50BOLD:  I know you had a radio show in Texas. Would you consider doing radio again?

Millie: I quit radio about five or six years ago and the station was sold to some Koreans, I think. If you dial my radio station now you’ll hear Korean! (laughs)

50BOLD: Your signature laugh, I tell you.

Millie: I did radio for 12 years. And for the last few years, I was on it five days a week from 4:00 pm to 7:00 pm, excluding weekends.

50BOLD: Aside from your daughter, what is your greatest accomplishment?

Millie: My son!

50BOLD: Your daughter Keisha is your mini-me. I mean she looks just like you, and sounds just like you.

Millie: The only difference between my daughter and I is that she’s younger and sings better than I do. I had on-the-job training and my daughter studied music in college.

50BOLD: What is the likelihood of the two of you working on a project together.

Millie: Well, Keisha used to sing background for me until I fired her!

50BOLD: Oh, you fired her?

Millie: Yeah, I fired Keisha because she would come late to rehearsals! Keisha felt that since she was my daughter, she didn’t have to get to rehearsals on time. She’d have the band sitting and waiting on her! Oh no, no, NO!

50BOLD: You do not play! So tell me, do you still perform?

Millie: Yeah, but I’m semi-retired. Last year in 2019, I did two concerts and the Tom Joyner cruise. In 2018, I only did two concerts period. People are bugging me to perform again. My band has been with me since the beginning, some of them. And I’m not going to work without my band. A lot of these new artists bring tapes with them when they perform and I’m not going to do so. If I get paid, my band gets paid.
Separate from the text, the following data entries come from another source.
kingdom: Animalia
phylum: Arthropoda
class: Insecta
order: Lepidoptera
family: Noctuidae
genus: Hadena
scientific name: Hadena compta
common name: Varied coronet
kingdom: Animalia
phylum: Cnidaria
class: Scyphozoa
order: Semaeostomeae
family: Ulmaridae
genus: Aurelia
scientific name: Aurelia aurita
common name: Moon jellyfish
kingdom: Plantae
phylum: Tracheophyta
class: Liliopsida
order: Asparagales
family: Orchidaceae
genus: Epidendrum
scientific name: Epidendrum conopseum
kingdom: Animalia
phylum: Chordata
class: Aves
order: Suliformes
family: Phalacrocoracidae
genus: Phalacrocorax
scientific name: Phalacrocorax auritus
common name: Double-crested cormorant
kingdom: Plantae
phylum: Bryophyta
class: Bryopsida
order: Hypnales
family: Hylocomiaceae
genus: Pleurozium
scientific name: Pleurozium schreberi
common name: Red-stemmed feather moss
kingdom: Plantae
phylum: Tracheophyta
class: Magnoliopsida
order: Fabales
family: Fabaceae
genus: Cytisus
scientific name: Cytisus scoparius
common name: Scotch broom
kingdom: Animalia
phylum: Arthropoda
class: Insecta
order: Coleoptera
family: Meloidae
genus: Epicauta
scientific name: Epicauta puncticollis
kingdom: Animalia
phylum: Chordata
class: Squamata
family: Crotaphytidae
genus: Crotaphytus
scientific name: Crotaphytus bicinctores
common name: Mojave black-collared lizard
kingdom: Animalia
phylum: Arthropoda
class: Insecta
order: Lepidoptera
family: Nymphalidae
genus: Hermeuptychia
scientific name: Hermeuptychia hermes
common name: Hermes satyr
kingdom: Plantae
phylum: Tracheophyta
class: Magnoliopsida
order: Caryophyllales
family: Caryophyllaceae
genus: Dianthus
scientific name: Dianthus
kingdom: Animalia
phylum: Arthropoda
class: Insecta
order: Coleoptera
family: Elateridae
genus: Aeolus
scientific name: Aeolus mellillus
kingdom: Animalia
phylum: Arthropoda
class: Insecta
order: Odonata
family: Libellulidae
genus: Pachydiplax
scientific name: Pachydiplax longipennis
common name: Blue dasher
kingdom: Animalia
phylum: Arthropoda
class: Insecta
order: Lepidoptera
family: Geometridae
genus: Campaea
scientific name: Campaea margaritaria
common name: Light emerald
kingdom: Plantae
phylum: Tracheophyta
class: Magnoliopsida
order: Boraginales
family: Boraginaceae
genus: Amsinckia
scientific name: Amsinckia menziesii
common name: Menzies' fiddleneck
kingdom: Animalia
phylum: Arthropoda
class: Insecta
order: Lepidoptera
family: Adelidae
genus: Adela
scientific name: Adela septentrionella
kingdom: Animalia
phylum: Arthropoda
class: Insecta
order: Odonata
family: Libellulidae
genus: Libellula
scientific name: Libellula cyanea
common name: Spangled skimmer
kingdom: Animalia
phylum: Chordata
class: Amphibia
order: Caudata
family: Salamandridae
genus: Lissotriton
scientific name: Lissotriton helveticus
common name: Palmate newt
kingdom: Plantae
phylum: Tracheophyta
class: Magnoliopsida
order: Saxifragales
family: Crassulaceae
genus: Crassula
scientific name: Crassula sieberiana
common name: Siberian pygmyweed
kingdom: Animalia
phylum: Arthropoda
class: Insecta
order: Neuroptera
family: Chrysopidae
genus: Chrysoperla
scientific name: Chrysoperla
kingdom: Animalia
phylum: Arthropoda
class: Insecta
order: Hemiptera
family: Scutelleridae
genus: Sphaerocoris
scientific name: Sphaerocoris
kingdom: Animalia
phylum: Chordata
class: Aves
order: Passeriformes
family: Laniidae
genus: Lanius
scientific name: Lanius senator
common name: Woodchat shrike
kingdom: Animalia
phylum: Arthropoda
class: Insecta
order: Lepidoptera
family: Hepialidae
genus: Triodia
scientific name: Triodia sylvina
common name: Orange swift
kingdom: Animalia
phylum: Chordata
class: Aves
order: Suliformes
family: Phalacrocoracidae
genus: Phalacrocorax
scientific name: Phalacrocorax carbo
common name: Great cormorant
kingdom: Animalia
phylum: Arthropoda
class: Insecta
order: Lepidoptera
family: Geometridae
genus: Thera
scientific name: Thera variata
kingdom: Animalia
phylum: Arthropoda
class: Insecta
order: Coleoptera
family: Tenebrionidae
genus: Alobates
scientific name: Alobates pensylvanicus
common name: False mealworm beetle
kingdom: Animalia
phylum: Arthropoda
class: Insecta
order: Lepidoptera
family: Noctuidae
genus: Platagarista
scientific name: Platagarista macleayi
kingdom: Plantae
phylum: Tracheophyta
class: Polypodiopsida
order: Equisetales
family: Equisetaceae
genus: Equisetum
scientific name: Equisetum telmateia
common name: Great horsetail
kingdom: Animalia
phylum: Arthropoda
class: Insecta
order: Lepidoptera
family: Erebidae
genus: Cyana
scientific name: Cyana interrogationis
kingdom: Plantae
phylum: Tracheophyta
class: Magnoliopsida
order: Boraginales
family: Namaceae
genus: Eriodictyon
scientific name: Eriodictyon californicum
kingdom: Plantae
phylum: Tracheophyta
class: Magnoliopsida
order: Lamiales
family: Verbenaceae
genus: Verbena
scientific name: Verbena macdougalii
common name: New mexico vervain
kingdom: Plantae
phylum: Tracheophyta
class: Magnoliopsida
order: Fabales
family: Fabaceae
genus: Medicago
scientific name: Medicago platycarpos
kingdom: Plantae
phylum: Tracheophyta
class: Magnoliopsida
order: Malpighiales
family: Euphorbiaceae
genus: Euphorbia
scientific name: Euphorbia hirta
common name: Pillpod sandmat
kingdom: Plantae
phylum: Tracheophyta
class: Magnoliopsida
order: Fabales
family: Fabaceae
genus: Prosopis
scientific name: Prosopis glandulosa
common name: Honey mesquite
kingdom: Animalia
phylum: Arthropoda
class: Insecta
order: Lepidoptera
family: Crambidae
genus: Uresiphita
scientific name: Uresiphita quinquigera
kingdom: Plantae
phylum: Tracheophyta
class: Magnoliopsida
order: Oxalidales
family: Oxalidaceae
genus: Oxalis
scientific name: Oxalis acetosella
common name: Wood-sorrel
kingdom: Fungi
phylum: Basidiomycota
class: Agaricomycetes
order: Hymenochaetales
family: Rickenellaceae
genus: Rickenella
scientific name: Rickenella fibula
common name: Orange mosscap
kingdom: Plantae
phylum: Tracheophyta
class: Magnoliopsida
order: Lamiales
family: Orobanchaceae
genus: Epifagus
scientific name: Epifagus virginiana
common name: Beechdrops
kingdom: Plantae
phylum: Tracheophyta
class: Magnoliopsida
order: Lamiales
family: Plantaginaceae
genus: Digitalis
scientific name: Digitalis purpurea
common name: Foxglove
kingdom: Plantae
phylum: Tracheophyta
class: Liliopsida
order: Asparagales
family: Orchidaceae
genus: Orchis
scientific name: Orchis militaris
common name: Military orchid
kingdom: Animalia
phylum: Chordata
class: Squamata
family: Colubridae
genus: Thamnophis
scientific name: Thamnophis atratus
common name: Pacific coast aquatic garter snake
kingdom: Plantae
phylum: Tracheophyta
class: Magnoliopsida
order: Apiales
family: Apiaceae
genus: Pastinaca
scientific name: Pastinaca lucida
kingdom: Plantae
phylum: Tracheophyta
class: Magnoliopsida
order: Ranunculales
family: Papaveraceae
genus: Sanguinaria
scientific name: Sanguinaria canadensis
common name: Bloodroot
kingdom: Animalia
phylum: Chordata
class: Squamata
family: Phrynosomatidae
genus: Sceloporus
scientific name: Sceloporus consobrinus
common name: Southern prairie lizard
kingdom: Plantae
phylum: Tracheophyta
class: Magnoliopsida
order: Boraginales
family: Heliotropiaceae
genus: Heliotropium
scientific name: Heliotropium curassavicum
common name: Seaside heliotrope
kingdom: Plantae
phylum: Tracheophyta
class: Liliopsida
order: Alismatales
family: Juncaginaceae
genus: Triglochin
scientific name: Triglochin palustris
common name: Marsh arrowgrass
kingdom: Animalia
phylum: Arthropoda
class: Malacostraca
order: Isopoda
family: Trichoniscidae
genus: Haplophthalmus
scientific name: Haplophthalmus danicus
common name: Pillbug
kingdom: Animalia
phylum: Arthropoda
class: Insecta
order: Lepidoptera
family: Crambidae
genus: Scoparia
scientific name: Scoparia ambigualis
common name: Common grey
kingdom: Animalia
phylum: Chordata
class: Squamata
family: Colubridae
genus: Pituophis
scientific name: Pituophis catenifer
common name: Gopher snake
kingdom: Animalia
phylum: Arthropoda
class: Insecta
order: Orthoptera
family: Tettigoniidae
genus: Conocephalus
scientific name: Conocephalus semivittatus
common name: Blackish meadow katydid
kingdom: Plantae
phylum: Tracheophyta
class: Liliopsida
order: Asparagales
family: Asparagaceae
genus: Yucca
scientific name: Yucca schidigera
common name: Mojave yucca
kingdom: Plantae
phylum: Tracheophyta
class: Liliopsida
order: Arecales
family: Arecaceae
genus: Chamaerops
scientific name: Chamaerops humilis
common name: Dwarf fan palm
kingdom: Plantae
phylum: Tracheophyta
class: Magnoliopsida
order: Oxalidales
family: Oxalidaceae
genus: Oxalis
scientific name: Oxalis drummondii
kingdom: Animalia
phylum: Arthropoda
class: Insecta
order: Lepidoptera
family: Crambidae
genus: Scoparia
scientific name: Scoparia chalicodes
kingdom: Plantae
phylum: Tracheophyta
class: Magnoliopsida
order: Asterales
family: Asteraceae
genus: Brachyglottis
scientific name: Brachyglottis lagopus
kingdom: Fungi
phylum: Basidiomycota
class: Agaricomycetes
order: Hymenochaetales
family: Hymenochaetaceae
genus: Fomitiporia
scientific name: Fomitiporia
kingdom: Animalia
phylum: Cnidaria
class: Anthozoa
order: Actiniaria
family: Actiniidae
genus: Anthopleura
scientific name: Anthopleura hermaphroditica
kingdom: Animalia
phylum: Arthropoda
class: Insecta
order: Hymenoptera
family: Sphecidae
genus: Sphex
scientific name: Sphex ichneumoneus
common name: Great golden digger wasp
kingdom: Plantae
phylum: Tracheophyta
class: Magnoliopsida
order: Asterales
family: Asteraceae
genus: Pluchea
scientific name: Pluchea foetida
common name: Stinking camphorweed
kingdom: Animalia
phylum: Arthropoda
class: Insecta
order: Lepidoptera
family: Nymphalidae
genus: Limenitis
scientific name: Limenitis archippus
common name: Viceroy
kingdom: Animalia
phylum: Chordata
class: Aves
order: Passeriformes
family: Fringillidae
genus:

50BOLD: Is there a particular artist you like to listen to?

Millie: I only listen to country music and turn on a radio, only when I’m driving. My car is ten years old and it does not even have 10,000 miles on the odometer yet. (laughs)

50BOLD: It’s just unfortunate that you don’t get the honors I think you deserve as a pioneer in the music business. You came before the bad girls of rap like Lil’ Kim and Foxy Brown. I mean had there been no Millie Jackson…

Millie: But I have been given props. For a 1999 ad, the Coca-Cola company ran a campaign called “The 5 Deadly Women,” which featured Roxanne Shanté, Eve, Amil, Mia X, and Angie Martinez. They included me in the campaign, they determined that I had the first female rap record with a song that was a play on Rapper’s Delight by the Sugarhill Gang. I made fun of rappers like the Sugarhill Gang and Kurtis Blow. Up until then, I thought that Roxanne Shanté was the first female rapper. She wasn’t, but she is one of “The 5 Deadly Women.”

50BOLD: You have a comedic gift, what about a comedy show?

Millie: Everybody keeps asking when am I going to do my comedy show. I would have to get my band together. My drummer who had been with me since 1978 passed away. So a comedy show would take planning but people sure keep asking me all the time.

50BOLD:  Tell me, do you have dates set up for any future performances?

Millie: Nothing planned yet for future dates. I actually received some proposals for performances but I haven’t accepted them yet because they are in Spain, England and Maryland. So, I am trying to decide.

50BOLD: Well if you do perform nearby and I hear about it, you’ll have Russell Wilson, one of your biggest fans, in the audience for sure!